**Problem requirements:** Wherever the string "ovarian" shows up in the material below, copy that line.
★ ★ ★ ★ ★
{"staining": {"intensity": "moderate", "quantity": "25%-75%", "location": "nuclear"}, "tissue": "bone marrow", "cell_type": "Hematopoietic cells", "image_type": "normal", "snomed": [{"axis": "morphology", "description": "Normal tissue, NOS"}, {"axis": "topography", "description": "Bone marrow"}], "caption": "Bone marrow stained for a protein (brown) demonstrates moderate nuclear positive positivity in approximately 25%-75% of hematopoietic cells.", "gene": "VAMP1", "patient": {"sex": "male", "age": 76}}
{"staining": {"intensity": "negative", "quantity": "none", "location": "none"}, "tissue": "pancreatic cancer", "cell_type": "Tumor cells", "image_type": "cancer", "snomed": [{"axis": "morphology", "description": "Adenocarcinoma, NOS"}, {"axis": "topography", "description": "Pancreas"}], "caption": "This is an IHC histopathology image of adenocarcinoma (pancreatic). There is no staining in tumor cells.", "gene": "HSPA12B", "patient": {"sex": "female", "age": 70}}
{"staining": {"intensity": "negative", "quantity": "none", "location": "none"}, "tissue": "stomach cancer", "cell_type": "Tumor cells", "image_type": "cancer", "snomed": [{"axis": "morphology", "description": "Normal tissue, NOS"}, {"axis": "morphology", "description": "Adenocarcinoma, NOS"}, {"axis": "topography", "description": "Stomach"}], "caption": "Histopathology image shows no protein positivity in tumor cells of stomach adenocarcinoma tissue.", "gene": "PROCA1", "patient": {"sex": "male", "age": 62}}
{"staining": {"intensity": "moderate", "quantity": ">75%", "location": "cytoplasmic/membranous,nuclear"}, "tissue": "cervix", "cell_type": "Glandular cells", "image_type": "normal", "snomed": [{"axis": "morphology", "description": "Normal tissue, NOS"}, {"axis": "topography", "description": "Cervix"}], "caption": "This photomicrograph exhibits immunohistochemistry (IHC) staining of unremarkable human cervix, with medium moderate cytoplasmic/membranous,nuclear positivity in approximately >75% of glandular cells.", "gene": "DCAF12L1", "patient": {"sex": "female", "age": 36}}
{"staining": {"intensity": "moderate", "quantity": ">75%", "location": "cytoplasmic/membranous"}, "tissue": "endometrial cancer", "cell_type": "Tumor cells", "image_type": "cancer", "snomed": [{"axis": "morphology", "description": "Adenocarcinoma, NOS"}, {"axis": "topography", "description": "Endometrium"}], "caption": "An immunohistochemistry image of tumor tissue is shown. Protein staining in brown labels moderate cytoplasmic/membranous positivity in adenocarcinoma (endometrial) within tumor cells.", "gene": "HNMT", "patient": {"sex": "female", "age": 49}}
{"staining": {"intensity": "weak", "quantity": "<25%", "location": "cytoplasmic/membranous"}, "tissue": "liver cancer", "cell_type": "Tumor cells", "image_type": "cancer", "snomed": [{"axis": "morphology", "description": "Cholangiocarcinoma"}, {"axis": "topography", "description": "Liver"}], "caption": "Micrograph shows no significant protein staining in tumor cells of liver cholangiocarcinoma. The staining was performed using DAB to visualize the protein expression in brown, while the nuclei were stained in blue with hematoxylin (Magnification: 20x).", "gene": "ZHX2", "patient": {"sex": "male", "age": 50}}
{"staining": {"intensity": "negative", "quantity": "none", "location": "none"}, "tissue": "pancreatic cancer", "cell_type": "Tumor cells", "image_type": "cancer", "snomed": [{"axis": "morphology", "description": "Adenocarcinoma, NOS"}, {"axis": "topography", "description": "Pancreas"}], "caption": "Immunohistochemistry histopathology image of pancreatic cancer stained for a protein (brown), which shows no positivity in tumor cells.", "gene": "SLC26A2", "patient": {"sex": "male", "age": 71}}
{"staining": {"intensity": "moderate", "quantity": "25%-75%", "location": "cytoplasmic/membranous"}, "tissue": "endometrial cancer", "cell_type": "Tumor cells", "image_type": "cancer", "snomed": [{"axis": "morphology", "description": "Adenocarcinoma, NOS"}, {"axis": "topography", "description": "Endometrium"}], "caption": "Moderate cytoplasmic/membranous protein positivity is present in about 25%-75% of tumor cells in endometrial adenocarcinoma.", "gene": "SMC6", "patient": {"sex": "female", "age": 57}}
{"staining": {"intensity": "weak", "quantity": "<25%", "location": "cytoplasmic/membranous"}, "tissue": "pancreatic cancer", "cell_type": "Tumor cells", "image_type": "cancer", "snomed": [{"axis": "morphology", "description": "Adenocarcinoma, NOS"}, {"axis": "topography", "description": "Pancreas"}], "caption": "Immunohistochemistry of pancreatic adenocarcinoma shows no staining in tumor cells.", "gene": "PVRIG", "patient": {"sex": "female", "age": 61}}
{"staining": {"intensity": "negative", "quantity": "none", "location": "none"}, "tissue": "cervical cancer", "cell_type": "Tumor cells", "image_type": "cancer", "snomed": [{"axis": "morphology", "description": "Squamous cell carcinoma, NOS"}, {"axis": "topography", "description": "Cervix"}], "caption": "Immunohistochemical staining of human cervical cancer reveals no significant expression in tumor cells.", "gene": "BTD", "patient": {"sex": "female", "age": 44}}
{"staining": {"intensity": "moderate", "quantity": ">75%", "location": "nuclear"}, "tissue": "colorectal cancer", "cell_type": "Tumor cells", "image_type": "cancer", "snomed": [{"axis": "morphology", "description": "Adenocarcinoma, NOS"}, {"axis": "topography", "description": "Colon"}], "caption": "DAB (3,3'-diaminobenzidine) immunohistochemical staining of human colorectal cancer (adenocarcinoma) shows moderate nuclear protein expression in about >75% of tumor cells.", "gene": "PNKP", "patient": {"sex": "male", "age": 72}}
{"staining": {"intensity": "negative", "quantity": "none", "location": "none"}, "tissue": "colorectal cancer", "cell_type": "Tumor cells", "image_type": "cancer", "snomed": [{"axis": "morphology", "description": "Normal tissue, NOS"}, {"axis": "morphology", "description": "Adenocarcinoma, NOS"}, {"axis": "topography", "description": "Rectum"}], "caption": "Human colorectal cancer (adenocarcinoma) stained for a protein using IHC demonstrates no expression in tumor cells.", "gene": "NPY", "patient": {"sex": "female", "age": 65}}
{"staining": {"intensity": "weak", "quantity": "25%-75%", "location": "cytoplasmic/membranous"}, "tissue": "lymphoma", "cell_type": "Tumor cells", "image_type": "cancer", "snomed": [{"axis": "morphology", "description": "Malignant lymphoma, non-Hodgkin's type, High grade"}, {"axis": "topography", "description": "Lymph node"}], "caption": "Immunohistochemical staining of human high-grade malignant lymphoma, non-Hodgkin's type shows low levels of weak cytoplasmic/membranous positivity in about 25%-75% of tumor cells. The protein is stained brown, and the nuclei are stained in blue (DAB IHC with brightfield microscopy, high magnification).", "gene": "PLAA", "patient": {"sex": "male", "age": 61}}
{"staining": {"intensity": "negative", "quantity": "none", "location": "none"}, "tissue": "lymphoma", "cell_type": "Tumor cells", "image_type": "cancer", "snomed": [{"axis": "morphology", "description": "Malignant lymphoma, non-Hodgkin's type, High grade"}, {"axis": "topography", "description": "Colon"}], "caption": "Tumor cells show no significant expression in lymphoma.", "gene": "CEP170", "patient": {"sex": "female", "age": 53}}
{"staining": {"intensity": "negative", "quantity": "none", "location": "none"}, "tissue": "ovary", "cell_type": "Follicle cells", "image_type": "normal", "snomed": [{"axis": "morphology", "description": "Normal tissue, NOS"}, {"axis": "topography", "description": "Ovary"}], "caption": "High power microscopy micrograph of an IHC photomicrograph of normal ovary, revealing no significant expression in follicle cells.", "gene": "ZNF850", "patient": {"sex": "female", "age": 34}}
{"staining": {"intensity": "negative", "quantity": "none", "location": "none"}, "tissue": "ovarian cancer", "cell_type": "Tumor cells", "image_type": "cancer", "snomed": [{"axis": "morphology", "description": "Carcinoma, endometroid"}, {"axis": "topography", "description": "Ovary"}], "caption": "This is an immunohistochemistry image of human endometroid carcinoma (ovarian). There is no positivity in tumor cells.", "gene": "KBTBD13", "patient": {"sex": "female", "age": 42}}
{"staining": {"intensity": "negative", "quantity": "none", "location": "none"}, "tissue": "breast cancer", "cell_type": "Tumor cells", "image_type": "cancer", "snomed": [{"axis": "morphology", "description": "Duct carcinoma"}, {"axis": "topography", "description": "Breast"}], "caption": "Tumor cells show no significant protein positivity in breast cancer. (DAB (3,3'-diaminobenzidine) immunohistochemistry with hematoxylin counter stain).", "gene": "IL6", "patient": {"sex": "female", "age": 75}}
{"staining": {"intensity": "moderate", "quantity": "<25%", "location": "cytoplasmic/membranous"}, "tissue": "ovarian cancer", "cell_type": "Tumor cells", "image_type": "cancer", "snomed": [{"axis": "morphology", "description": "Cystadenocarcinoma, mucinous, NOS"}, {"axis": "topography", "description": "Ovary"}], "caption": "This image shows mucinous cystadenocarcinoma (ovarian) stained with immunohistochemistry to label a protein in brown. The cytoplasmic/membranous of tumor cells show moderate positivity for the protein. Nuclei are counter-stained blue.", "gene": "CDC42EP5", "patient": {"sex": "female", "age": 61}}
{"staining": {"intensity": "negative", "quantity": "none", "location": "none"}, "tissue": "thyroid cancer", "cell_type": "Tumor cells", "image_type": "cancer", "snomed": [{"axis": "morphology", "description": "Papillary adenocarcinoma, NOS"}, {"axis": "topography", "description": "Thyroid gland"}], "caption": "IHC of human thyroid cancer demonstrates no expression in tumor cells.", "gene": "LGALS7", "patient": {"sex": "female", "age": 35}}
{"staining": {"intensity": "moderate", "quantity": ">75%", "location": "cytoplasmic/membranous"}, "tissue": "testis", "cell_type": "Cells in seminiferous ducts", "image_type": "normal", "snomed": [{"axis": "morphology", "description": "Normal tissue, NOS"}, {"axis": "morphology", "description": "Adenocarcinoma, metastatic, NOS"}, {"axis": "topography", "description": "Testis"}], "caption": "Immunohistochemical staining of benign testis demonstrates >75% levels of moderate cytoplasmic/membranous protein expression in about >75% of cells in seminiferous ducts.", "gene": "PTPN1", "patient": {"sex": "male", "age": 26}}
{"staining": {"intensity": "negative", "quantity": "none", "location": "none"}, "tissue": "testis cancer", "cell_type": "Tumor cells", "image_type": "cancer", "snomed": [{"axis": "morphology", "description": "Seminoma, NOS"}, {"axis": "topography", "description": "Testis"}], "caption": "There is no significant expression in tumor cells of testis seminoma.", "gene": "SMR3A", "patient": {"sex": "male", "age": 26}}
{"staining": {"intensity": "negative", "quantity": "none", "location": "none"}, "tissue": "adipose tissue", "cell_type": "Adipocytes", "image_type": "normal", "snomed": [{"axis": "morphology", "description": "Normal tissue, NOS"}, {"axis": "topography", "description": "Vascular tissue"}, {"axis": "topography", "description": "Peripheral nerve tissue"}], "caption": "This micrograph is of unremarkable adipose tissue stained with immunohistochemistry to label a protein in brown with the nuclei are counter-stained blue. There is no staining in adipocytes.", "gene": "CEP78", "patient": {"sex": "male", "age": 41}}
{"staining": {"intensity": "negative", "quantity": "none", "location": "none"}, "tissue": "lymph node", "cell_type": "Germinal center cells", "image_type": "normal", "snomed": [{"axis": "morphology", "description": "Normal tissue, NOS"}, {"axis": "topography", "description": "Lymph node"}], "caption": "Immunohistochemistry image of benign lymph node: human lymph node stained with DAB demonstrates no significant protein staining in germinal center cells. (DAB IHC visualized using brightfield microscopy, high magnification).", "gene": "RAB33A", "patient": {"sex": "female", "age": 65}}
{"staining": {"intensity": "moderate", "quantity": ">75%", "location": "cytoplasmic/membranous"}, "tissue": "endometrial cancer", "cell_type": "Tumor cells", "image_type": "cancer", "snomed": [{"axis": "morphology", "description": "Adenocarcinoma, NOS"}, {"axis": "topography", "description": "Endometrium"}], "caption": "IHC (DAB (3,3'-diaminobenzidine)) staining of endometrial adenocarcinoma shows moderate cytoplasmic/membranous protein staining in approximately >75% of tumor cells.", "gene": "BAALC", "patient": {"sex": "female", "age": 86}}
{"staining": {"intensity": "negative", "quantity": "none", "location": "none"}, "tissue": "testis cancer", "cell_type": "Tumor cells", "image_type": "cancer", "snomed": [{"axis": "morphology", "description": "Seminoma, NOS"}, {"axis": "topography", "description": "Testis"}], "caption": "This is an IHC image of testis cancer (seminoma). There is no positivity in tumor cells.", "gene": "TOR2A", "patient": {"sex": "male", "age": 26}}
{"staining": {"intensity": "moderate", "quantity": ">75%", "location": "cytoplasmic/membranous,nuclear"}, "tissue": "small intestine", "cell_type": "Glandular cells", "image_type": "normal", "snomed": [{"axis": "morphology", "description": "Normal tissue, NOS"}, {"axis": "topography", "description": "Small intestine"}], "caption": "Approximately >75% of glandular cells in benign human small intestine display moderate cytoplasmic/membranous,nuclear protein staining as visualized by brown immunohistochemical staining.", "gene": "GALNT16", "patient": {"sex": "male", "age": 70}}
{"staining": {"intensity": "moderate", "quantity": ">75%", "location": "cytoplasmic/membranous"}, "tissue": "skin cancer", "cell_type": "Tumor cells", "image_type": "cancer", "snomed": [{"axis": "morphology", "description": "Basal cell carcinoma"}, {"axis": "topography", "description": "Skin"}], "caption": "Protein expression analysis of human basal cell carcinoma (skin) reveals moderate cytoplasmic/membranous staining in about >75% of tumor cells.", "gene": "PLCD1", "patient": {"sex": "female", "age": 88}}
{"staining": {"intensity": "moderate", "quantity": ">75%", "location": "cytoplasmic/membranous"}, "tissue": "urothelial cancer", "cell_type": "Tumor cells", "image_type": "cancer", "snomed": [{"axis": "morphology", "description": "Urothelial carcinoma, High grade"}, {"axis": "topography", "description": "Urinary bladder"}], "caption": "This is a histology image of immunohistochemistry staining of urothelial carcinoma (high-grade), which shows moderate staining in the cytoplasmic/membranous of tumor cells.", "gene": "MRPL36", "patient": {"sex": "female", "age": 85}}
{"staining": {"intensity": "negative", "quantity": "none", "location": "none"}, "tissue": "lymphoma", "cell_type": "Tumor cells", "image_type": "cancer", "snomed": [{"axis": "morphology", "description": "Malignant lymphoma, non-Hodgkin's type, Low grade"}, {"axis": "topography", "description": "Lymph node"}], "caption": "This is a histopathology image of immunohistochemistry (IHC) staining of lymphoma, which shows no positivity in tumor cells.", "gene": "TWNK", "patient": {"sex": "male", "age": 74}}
★ ★ ★ ★ ★
**Solution to the exercise:**
{"staining": {"intensity": "negative", "quantity": "none", "location": "none"}, "tissue": "ovarian cancer", "cell_type": "Tumor cells", "image_type": "cancer", "snomed": [{"axis": "morphology", "description": "Carcinoma, endometroid"}, {"axis": "topography", "description": "Ovary"}], "caption": "This is an immunohistochemistry image of human endometroid carcinoma (ovarian). There is no positivity in tumor cells.", "gene": "KBTBD13", "patient": {"sex": "female", "age": 42}}
{"staining": {"intensity": "moderate", "quantity": "<25%", "location": "cytoplasmic/membranous"}, "tissue": "ovarian cancer", "cell_type": "Tumor cells", "image_type": "cancer", "snomed": [{"axis": "morphology", "description": "Cystadenocarcinoma, mucinous, NOS"}, {"axis": "topography", "description": "Ovary"}], "caption": "This image shows mucinous cystadenocarcinoma (ovarian) stained with immunohistochemistry to label a protein in brown. The cytoplasmic/membranous of tumor cells show moderate positivity for the protein. Nuclei are counter-stained blue.", "gene": "CDC42EP5", "patient": {"sex": "female", "age": 61}}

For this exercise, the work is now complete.